Durante el día, no podía ya sostener tu mirada ni dejar que los niños me besaran. Y, por la noche, yacía rígida en la cama, pellizcándome en los brazos para que no me quedara dormida y me pusiera a soñar.
Y entonces tú me llevaste al hospital y me dejaste en él, y comprendía que debía ser así, porque yo era mala y debía ser expulsada y muerta. Y esperé a que me mataran hasta que empezaron los tratamientos de electroshock, y las borrosas líneas de mi mundo comenzaron de nuevo a encajar en su sitio.
El doctor Bernstein me aconsejó que te hablara de los sueños, si realmente quería hacerlo. Él cree que, una vez que lo haya hecho, tal vez no vuelvan a molestarme más.
No dejes que te causen dolor, Michael. Ayúdame a eliminarlos de nuestro mundo. Sabes que tu Dios es mi Dios, y que yo soy tu esposa y tu mujer, en cuerpo, alma y realidad. Me paso el tiempo tendida en la cama, con los ojos cerrados, pensando en cómo serán las cosas cuando abandone este lugar, en los muchos años buenos que he dejado contigo.
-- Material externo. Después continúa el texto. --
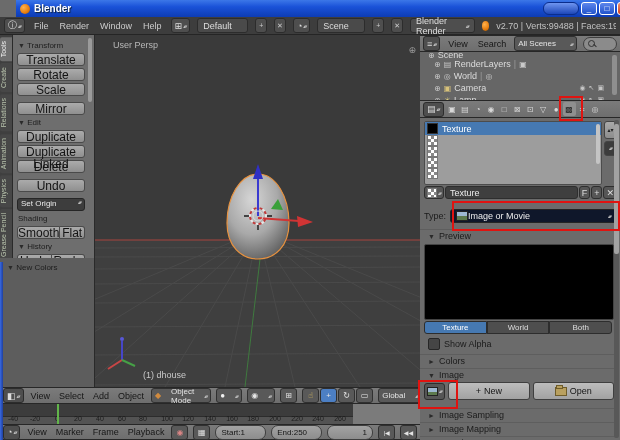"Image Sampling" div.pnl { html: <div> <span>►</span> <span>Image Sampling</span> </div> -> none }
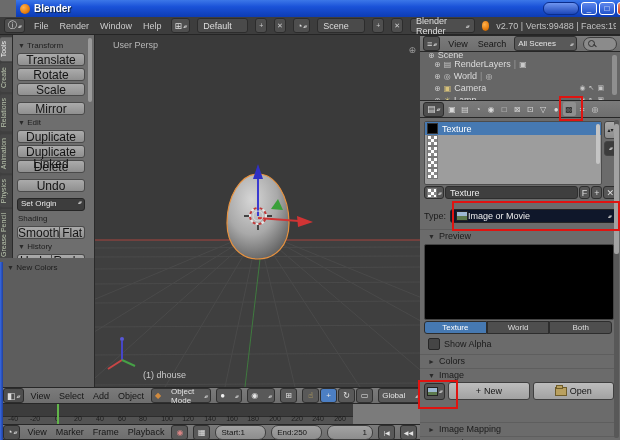"Start:" .tl-field { justify-content: flex-start -> flex-end }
Besos a los niños de mi parte. Te quiero mucho.
LESLIE
La leyó muchas veces.
Resultaba notable que hubiera olvidado el apellido del muchacho. Era Phillipson. Roger Phillipson.
Leslie se lo había dicho una vez solamente, pero él no lo había olvidado nunca. Hacía siete años, mientras esperaba la hora de la cena en casa de un colega rabínico de Filadelfia, se le había ocurrido echar un vistazo al décimo anuario de la promoción de su anfitrión en Harvard. El apellido había saltado hacia él desde debajo de una fotografía que sonreía con la sinceridad del agente de seguros. Agencia de Seguros Partner, Folger, Phillipson, Paine Yeager. Esposa, la antigua no sé qué de Springfield, Massachusetts. Tres hijas, nombres nórdicos. Edades, seis, cuatro y un año y medio. Aficiones: navegación a vela, pesca, caza, estadística. Club: el de la universidad, el de los Leones, el Rotario y dos o tres más. Objetivo en la vida: jugar al fútbol en la reunión de los compañeros de promoción.
Unas semanas después, durante los servicios de Yom Kippur celebrados en su propio templo, se había arrepentido, buscando la expiación en su vacío vientre y pidiendo perdón a Dios por el sentimiento que había experimentado hacia la sonriente fotografía.
Había rezado por Roger Phillipson, deseándole larga vida y corta memoria.